▶ _Document excerpt_
>> Begin
My general view is that you want to teach your subject in a way that demonstrates your subject knowledge through your actions, and not just in a way that broadcasts facts and theories. Show, not tell! And tools can really help with that. What follows are five key considerations to start thinking about what digital tools and software to use, in an educational environment.
(1) Digital tools should be used by industry
This one is pretty self-explanatory and quite basic. Choose digital tools and software that is actually being used by the industry. What's the point in spending a lot of time on training students in software and tools that they won't need once they leave University?
I can't speak authoritatively for subjects other than (Digital) Marketing, but I'm sure there will be standard or preferred applications in other creative industries too. For example, if you want to get into the video game industry, then your Game Design degree will hopefully teach you 3ds Max rather than Maya.
(2) Software should not be a walled garden (inward-looking)
This one might be controversial and there isn't necessarily a right or wrong answer. I personally really don't much see the point in VLEs (virtual learning environments) that are 'walled garden' and not used by anyone else other than the actual institution. Many education providers use Moodle, an open-source learning platform, but I have to be honest I'm not a big fan - primarily because I think it's more important for students to use tools and software that are used in industry / in the real world (see also point (1)).
That's why I'm excited about recent developments such as the JISC framework agreement with Google Apps for Education. What it means is that it's now much easier for UK Universities and Colleges to sign up to and use Google Apps as a tool for education. The JISC contract takes care of important issues like security, legal and data compliance etc. which means institutions can use the cloud-based software with peace of mind.
>> End
▶ _Records provided_
>> Begin
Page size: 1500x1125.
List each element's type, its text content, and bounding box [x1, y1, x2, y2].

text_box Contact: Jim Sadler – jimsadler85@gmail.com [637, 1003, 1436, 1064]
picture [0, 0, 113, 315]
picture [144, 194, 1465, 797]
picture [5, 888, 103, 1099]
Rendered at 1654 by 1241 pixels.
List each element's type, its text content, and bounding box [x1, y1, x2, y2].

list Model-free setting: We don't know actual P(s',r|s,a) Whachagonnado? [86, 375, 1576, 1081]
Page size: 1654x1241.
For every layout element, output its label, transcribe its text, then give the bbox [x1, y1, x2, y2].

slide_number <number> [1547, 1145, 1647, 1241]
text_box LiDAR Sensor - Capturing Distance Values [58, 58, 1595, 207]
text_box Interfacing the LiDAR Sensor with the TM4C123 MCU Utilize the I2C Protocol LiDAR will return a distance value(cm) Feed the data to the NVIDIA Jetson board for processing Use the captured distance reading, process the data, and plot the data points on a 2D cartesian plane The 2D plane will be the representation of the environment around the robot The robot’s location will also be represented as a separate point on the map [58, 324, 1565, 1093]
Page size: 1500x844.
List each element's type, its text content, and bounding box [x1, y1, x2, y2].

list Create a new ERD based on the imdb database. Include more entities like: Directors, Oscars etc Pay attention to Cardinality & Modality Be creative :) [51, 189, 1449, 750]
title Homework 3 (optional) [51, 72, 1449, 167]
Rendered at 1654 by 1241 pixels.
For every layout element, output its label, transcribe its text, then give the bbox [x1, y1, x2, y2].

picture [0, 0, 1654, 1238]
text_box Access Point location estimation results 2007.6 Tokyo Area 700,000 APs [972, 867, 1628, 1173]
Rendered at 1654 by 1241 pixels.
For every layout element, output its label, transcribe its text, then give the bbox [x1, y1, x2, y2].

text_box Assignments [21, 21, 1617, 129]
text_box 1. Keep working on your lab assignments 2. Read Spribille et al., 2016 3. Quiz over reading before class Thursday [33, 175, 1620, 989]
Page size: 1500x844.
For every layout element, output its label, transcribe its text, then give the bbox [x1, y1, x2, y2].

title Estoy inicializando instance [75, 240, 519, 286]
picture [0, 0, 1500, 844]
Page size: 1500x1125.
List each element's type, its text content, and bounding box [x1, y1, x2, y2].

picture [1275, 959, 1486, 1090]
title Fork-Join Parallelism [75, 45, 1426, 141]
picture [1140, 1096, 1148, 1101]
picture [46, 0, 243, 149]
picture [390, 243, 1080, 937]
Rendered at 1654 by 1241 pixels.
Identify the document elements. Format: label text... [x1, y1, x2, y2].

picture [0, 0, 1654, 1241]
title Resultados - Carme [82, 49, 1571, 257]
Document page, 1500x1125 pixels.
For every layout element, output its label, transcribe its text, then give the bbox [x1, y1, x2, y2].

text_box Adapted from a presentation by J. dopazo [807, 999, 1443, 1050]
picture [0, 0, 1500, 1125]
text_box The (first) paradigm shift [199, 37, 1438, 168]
>> End
▶ _Problems to solve_
A – Can you condense the paragraph of the piece on choosing digital teaching tools that begins "That's why I'm excited" into a short bulleted list that keeps its main facts?
B – Could you carry the piece on choosing digital teaching tools forward, starting right after its last sentence?
The records play no part in what is asked here.

▶ _Exercise responses_
A –
- The writer is excited about the JISC framework agreement with Google Apps for Education.
- It makes it much easier for UK Universities and Colleges to sign up to and use Google Apps as a tool for education.
- The JISC contract covers security, legal and data compliance, so institutions can use the cloud-based software with peace of mind.

B –
Importantly, Google Apps are used quite extensively in business, so you'll be killing two birds with one stone: (1) an effective, modern e-learning environment while students are at University, and (2) very transferable skills with smooth transition to the real world.
(3) Digital tools should be free or freemium
My third consideration when choosing digital tools for education is that they should ideally be free. This doesn't need much explanation. Universities are not-for-profit / charities, and as such can't much afford to be paying for tools left, right and centre. It's also often the case that requirements for teaching are served by a tool's Basic version, in terms of no. of users / accounts needed, storage space, functionality, and so on (as opposed to, say, Business or Enterprise). Finally, when assessing which software to use, it's good to be able to try out quite a number of different tools and test them first, before they are let loose on students. Overall, it makes sense to give priority to software that is either free or freemium.
I'm a huge fan of MailChimp (who isn't!) for precisely that reason, as well as Trello - these are excellent digital marketing tools whose basic (freemium) version is ideal for education, charities, SMEs, etc.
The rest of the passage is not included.